◆ ASSIGNMENT A
In the article on young people's fear of phone calls, what does Elise Carney Frazier think might be partially to blame for the telephobia of younger Gen Z members?
◆ ASSIGNMENT B
Continue the article on young people's fear of phone calls from the point at which it ends.

◆ EXTRACT TO READ
☆ ☆ ☆ ☆

Baxter says the coaching sessions, which began last December. are already taking effect. “It’s the mindset that’s the most transformative part of it, the shift in perspective.”

“To be fair, how are they supposed to be able to develop those skills when there are much more limited opportunities to have telephone conversations? It’s not their fault,” she says.

Although McKimm says unplanned calls are intimidating – “when you’re going in blind or you haven’t got a text before or a random teams call, it’ll be a little more unsettling as to why the people calling you” – this anxiety is usually outweighed by the positives.

“It gets to the point pretty fast and you’re not beating around the bush. If you need an answer now I feel like phone calls are always preferable ... You also get a good sense of the tone or the urgency of a task.”

Elise Carney Frazier (23), who also comes from the older bracket of Gen Z thinks that the death of the landline might be partially to blame for younger members' telephobia.

“I remember as a kid being really proud of answering the phone well. You know if someone called your house and you answered and were like ‘Hi it’s Lesy here, can I take a message for my mum or dad'. You’d know what to do. Whereas now, I feel like my younger cousins or younger people I know probably wouldn’t know how to answer the phone in that way or wouldn’t have that kind of lingo.”

☆ ☆ ☆ ☆

◆ GIVEN DATA

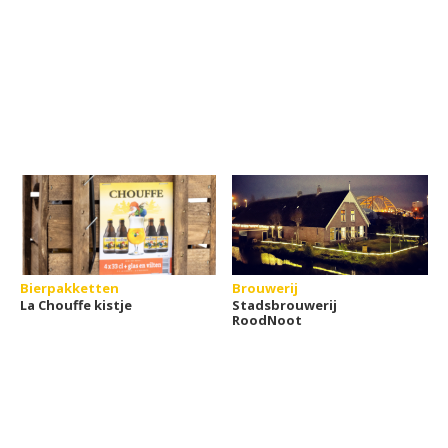
Bierpakketten
Brouwerij
La Chouffe kistje
Stadsbrouwerij
RoodNoot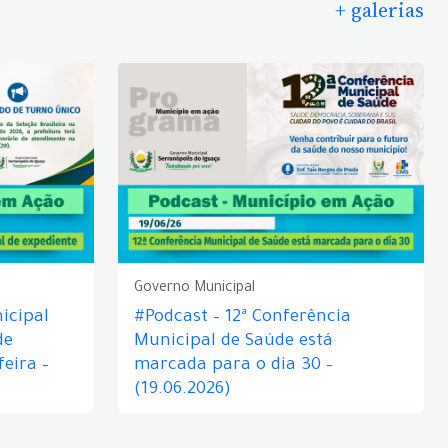
+ galerias
Governo Municipal
icipal
#Podcast – 12ª Conferência
de
Municipal de Saúde está
eira –
marcada para o dia 30 –
(19.06.2026)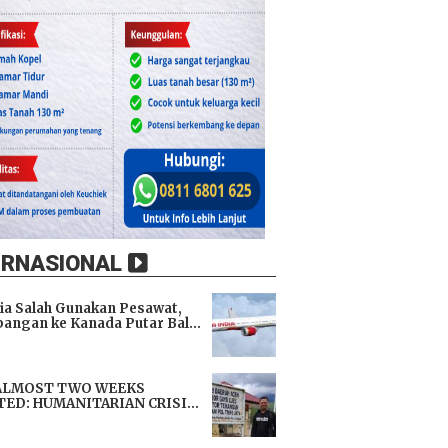
ERNASIONAL
dia Salah Gunakan Pesawat,
angan ke Kanada Putar Balik
h 9 Jam di Udara
i
ALMOST TWO WEEKS
TED: HUMANITARIAN CRISIS
TENS LIVES, IMMEDIATE
i
TANCE URGENTLY NEEDED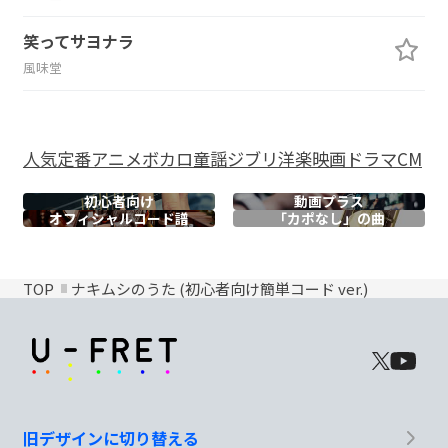
笑ってサヨナラ
風味堂
人気
定番
アニメ
ボカロ
童謡
ジブリ
洋楽
映画
ドラマ
CM
初心者向け
動画プラス
オフィシャル
コード譜
「カポなし」の曲
TOP
ナキムシのうた (初心者向け簡単コード ver.)
旧デザインに切り替える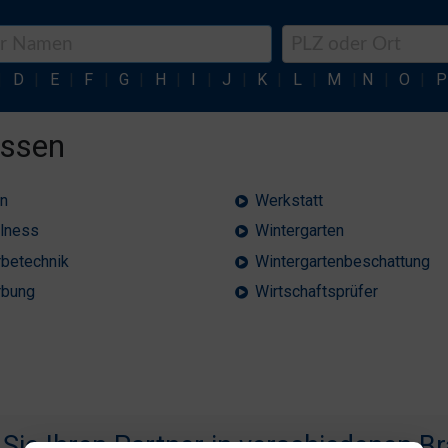
|
D
|
E
|
F
|
G
|
H
|
I
|
J
|
K
|
L
|
M
|
N
|
O
|
P
Essen
n
Werkstatt
lness
Wintergarten
betechnik
Wintergartenbeschattung
bung
Wirtschaftsprüfer
 Sie Ihren Partner in verschiedenen B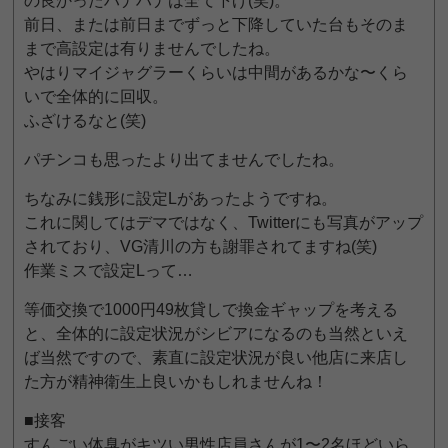
の良かったハナハナは全て下げ(笑)。
前日、または前日までずっと下降していた台もそのま
まで高設定は有りませんでしたね。
やはりマイジャグラーくらいは中間があるかな〜くら
いで全体的に回収。
ふざけるなと(笑)
パチンコも思ったより出てませんでしたね。
ちなみに銭形に設定Lがあったようですね。
これに関してはデマではなく、Twitterにも写真がアップ
されており、VG清川の方も謝罪されてますね(笑)
作業ミスで設定Lって…
等価交換で1000円49枚貸しで換金ギャップを考える
と、全体的に設定状況がシビアになるのも当然といえ
ば当然ですので、素直に設定状況が良い他店に来店し
た方が精神衛生上良いかもしれませんね！
■接客
すんごい体臭がキツい男性店員さんが1〜2名ほどいら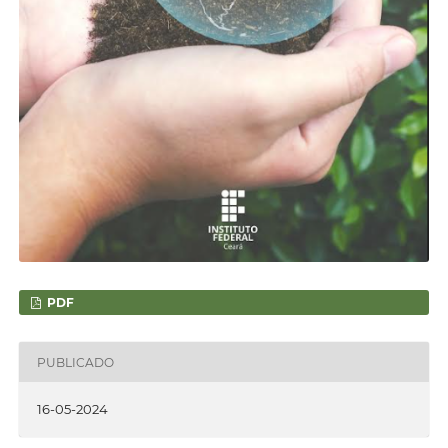
PDF
PUBLICADO
16-05-2024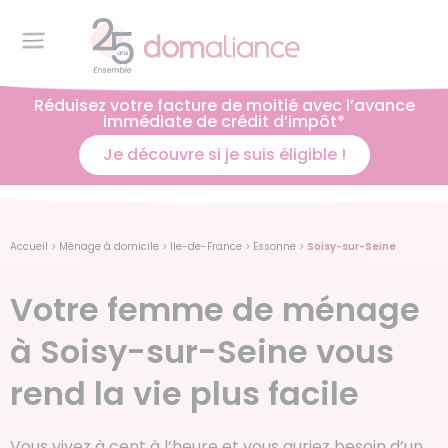
Réduisez votre facture de moitié avec l’avance
immédiate de crédit d’impôt*
Je découvre si je suis éligible !
Accueil
>
Ménage à domicile
>
Ile-de-France
>
Essonne
>
Soisy-sur-Seine
Votre femme de ménage
à Soisy-sur-Seine vous
rend la vie plus facile
Vous vivez à cent à l’heure et vous auriez besoin d’un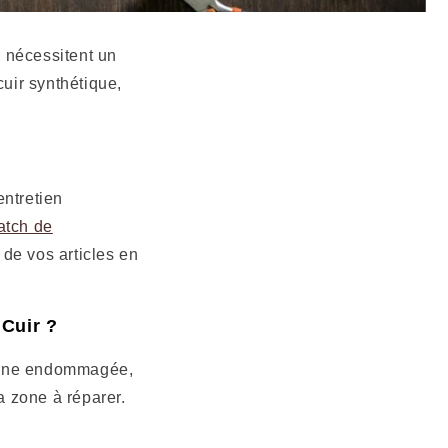
s nécessitent un
uir synthétique,
entretien
atch de
 de vos articles en
 Cuir ?
a zone endommagée,
la zone à réparer.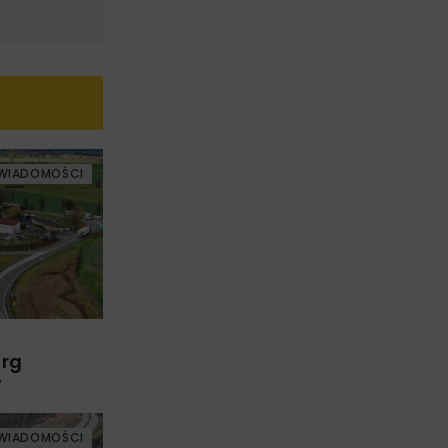
WIADOMOŚCI
arg
w
WIADOMOŚCI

☆ ☆ ☆ ☆

◆ FINAL ANSWER A
The death of the landline.

◆ FINAL ANSWER B
Like Eustace, growing up with family who “would be more oriented towards phone calls” has helped build Carney Frazier’s confidence with this mode of communication. “It doesn’t stress me out ... My mum calls her siblings two or three times a day and they just talk on the phone and chew the fat. It can be about nothing. I definitely come from a household of calling people.”

Being more comfortable than most on the phone, she sometimes finds herself being employed by friends who struggle with it. “I had some friends in secondary school who would get me to call the GP and book an appointment for them.”

For Carney Frazier, phone calls eliminate the ambiguity that sometimes comes with a text. “I’ve been worried so many times where a friend texts me and I could misunderstand what’s up.”

“I prefer them [phone calls] to texting or FaceTime. It feels longer and you can express yourself more. If I’m in a rush I feel like it gets to the point faster ... It’s good to be able to talk out into the void. It’s good to have those skills.”

Méabh Mackin (23) says that having access to a smartphone is most likely why she, like many other members of Gen Z, find making a traditional telephone call “scary”.

Meabh Mackin.  Photograph: Nick Bradshaw
Meabh Mackin. Photograph: Nick Bradshaw

“I can do it but it is scary ... I think there was a time before where ringing people was a lot more normalised like we still had a house phone. When I was nine or 10 I would ring my friend on the house phone if I wanted to arrange something. When it got into getting a phone of your own or social media, you didn’t have to do it so much so it became more alien.”

Katie Trowbridge, chief executive Curiosity2CREATE, an American non-profit which works with high schoolteachers on “integrating interactive creative thinking approaches into their classrooms”, says that Covid has a lot to answer for.

“When I talk to a lot of Gen Zers, there’s a couple of things that have happened. One is Covid, it has trained a lot of that generation that we can stay inside and we’re in our comfort zone and we’re in our safe place.”

“I keep hearing it’s scary,” says Trowbridge, “That there’s this fear of failure and this fear of being judged.

“There is this idea that making a phone call is much more intimate ... I can hide behind a screen; I can hide behind texting. I can ignore it if I want to; I can stop and think about what I want to say and how I want to respond.”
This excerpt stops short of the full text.